Deduplication via message_id

Pub/Sub delivers messages at least once. Use message_id to deduplicate if your analysis requires exactly-once semantics.

sql
-- Deduplicate using message_id
-- Pub/Sub guarantees at-least-once delivery; message_id is stable across redeliveries
SELECT
  message_id,
  JSON_VALUE(attributes, '$.source')                    AS source,
  JSON_VALUE(attributes, '$.pair')                      AS pair,
  price,
  quantity,
  TIMESTAMP_MICROS(CAST(timestamp / 1000 AS INT64))     AS trade_time
FROM (
  SELECT
    *,
    ROW_NUMBER() OVER (PARTITION BY message_id ORDER BY publish_time) AS rn
  FROM `your_project.dataservice.trade_v1`
  WHERE
    publish_time >= TIMESTAMP_SUB(CURRENT_TIMESTAMP(), INTERVAL 1 DAY)
    AND JSON_VALUE(attributes, '$.pair') = 'ETH-USDT'
)
WHERE rn = 1
ORDER BY trade_time DESC;

Cost tips

  • Always filter by publish_time. It is the partition column. A query without a publish_time filter scans the entire table.
  • Cast to BIGNUMERIC, not FLOAT64. Financial calculations require exact decimal arithmetic. FLOAT64 introduces rounding errors on values like 0.1.
  • timestamp is nanoseconds. Divide by 1000 before calling TIMESTAMP_MICROS() — the function expects microseconds, not nanoseconds.
  • JSON_VALUE() is safe in WHERE. BigQuery evaluates partition pruning before JSON extraction, so filtering on attributes does not prevent partition pruning.
  • GCP includes 1 TB/month free. Most analytical queries on a single day's partition cost cents. Use the BigQuery query validator to preview bytes scanned before running large queries.

Access setup

Access is granted as roles/bigquery.dataViewer on the dataservice dataset. This allows your GCP project to query the table directly — no data is copied to your project.
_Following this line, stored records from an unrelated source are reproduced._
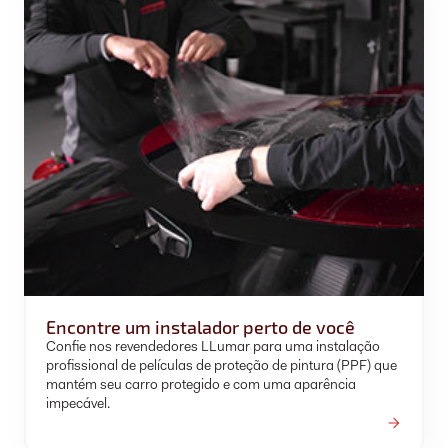
Encontre um instalador perto de você
Confie nos revendedores LLumar para uma instalação
profissional de películas de proteção de pintura (PPF) que
mantém seu carro protegido e com uma aparência
impecável.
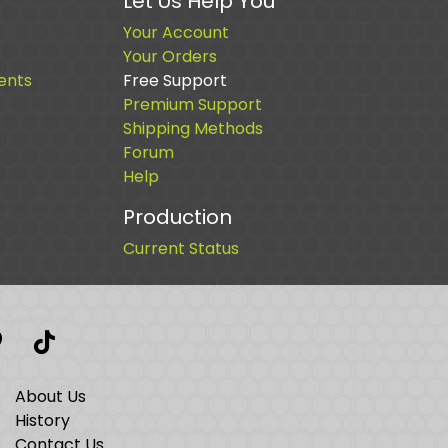
Let Us Help You
Your Account
Your Orders
ents
Free Support
Premium Support
Shipping Methods
Forum
Help
Production
Current Status
t
interest
TikTok
About Us
History
Contact Us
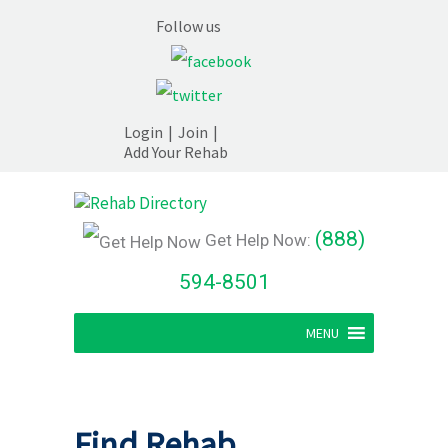
Follow us
Login
|
Join
|
Add Your Rehab
(888)
Get Help Now:
594-8501
MENU
Find Rehab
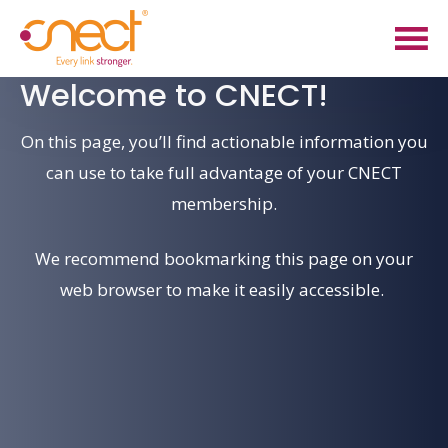
Skip
Skip
to
to
main
footer
Welcome
to
CNECT!
content
On this page,
you’ll
find
actionable information you
can use to take full advantage of your CNECT
membership
.
We recommend
bookmarking this page
on your
web browser
to make it easily accessible.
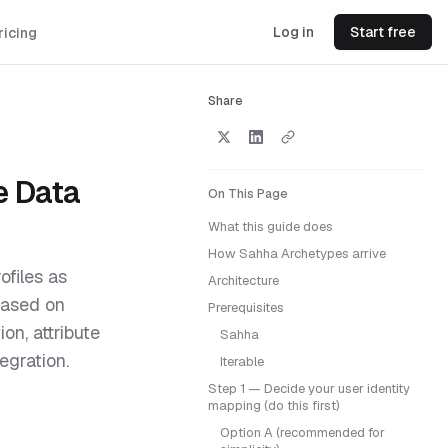
Log in
Start free
ricing
Share
e Data
On This Page
What this guide does
How Sahha Archetypes arrive
ofiles as
Architecture
based on
Prerequisites
on, attribute
Sahha
egration.
Iterable
Step 1 — Decide your user identity
mapping (do this first)
Option A (recommended for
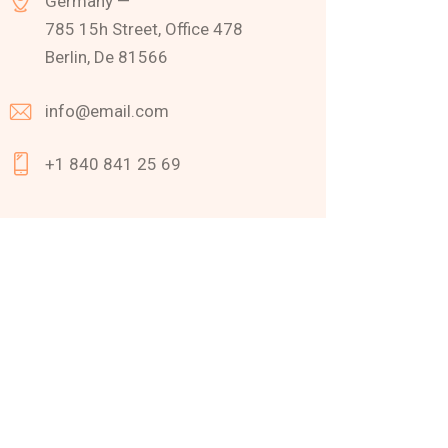
Germany —
785 15h Street, Office 478
Berlin, De 81566
info@email.com
+1 840 841 25 69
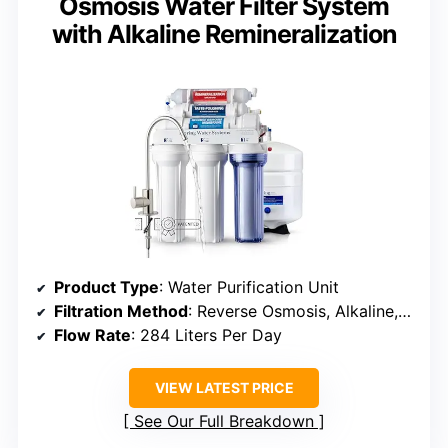
Osmosis Water Filter System
with Alkaline Remineralization
Product Type
: Water Purification Unit
Filtration Method
: Reverse Osmosis, Alkaline, Activated Carbon, Carbon Block
Flow Rate
: 284 Liters Per Day
VIEW LATEST PRICE
See Our Full Breakdown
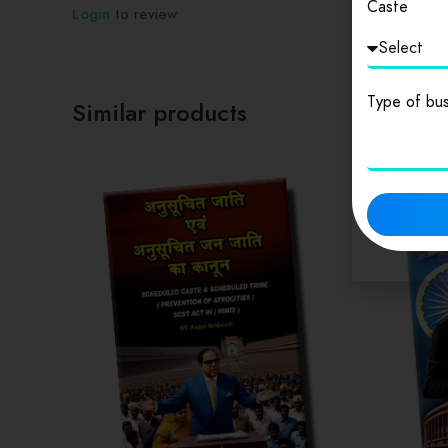
Caste
Login
to review
Type of bus
Similar products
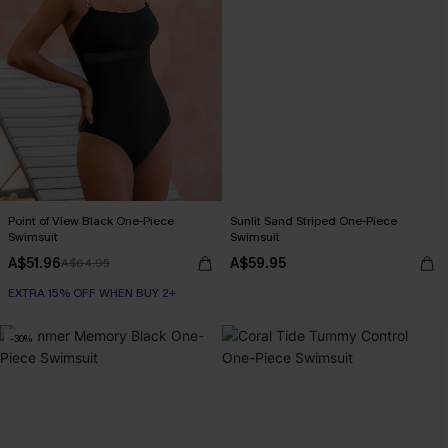
Point of View Black One-Piece
Sunlit Sand Striped One-Piece
Swimsuit
Swimsuit
A$51.96
A$59.95
A$64.95
EXTRA 15% OFF WHEN BUY 2+
-30%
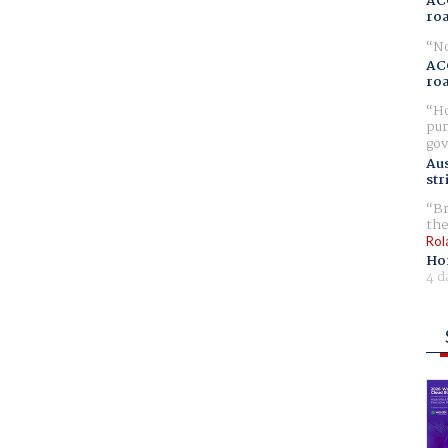
AC
ro
No
AC
ro
Ho
pur
gov
Aus
str
Br
the
Rol
Ho
4 d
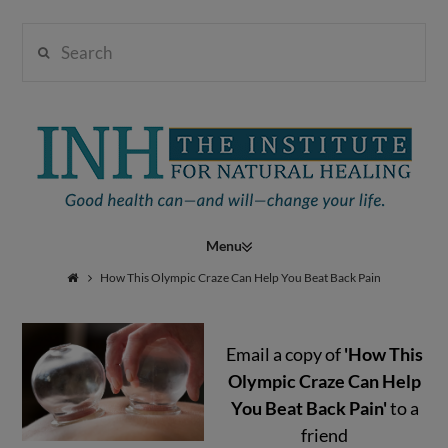
Search
Institute
for
Navigation
Natural
How This Olympic Craze Can Help You Beat Back Pain
Email a copy of
'How This
Healing
Olympic Craze Can Help
You Beat Back Pain'
to a
friend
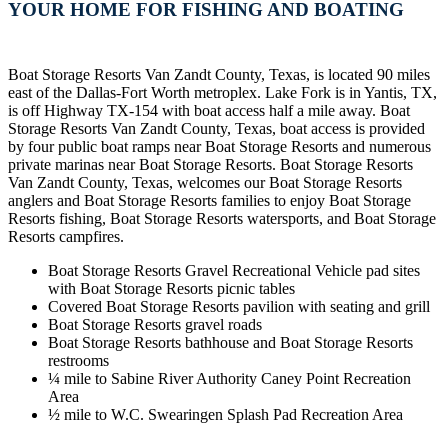
YOUR HOME FOR FISHING AND BOATING
Boat Storage Resorts Van Zandt County, Texas, is located 90 miles
east of the Dallas-Fort Worth metroplex. Lake Fork is in Yantis, TX,
is off Highway TX-154 with boat access half a mile away. Boat
Storage Resorts Van Zandt County, Texas, boat access is provided
by four public boat ramps near Boat Storage Resorts and numerous
private marinas near Boat Storage Resorts. Boat Storage Resorts
Van Zandt County, Texas, welcomes our Boat Storage Resorts
anglers and Boat Storage Resorts families to enjoy Boat Storage
Resorts fishing, Boat Storage Resorts watersports, and Boat Storage
Resorts campfires.
Boat Storage Resorts Gravel Recreational Vehicle pad sites
with Boat Storage Resorts picnic tables
Covered Boat Storage Resorts pavilion with seating and grill
Boat Storage Resorts gravel roads
Boat Storage Resorts bathhouse and Boat Storage Resorts
restrooms
¼ mile to Sabine River Authority Caney Point Recreation
Area
½ mile to W.C. Swearingen Splash Pad Recreation Area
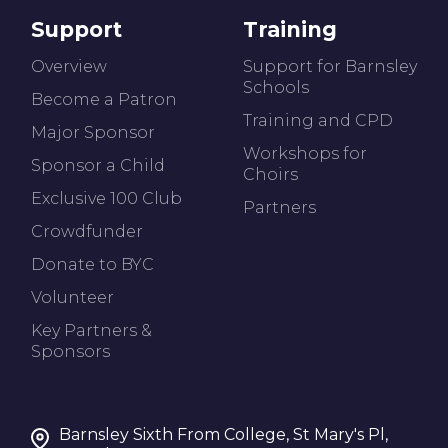
Support
Training
Overview
Support for Barnsley
Schools
Become a Patron
Training and CPD
Major Sponsor
Workshops for
Sponsor a Child
Choirs
Exclusive 100 Club
Partners
Crowdfunder
Donate to BYC
Volunteer
Key Partners &
Sponsors
Barnsley Sixth From College, St Mary's Pl,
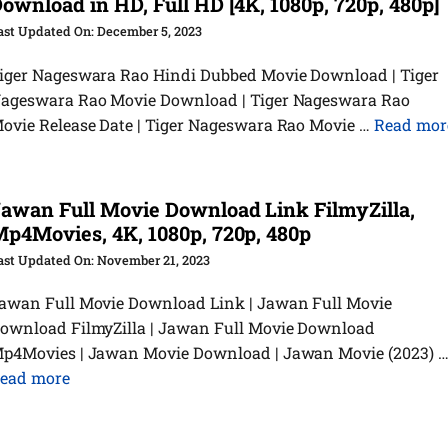
ownload in HD, Full HD [4K, 1080p, 720p, 480p]
December 5, 2023
iger Nageswara Rao Hindi Dubbed Movie Download | Tiger
ageswara Rao Movie Download | Tiger Nageswara Rao
ovie Release Date | Tiger Nageswara Rao Movie …
Read mor
awan Full Movie Download Link FilmyZilla,
p4Movies, 4K, 1080p, 720p, 480p
November 21, 2023
awan Full Movie Download Link | Jawan Full Movie
ownload FilmyZilla | Jawan Full Movie Download
p4Movies | Jawan Movie Download | Jawan Movie (2023) 
ead more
To request access, email hello@arcfeed.finance with your GCP project ID. Access is provisioned within one business day.

Once access is granted, replace your_project in the examples above with your GCP project ID. No additional configuration is required — query the table directly from BigQuery Studio, bq CLI, or any GCP data tool.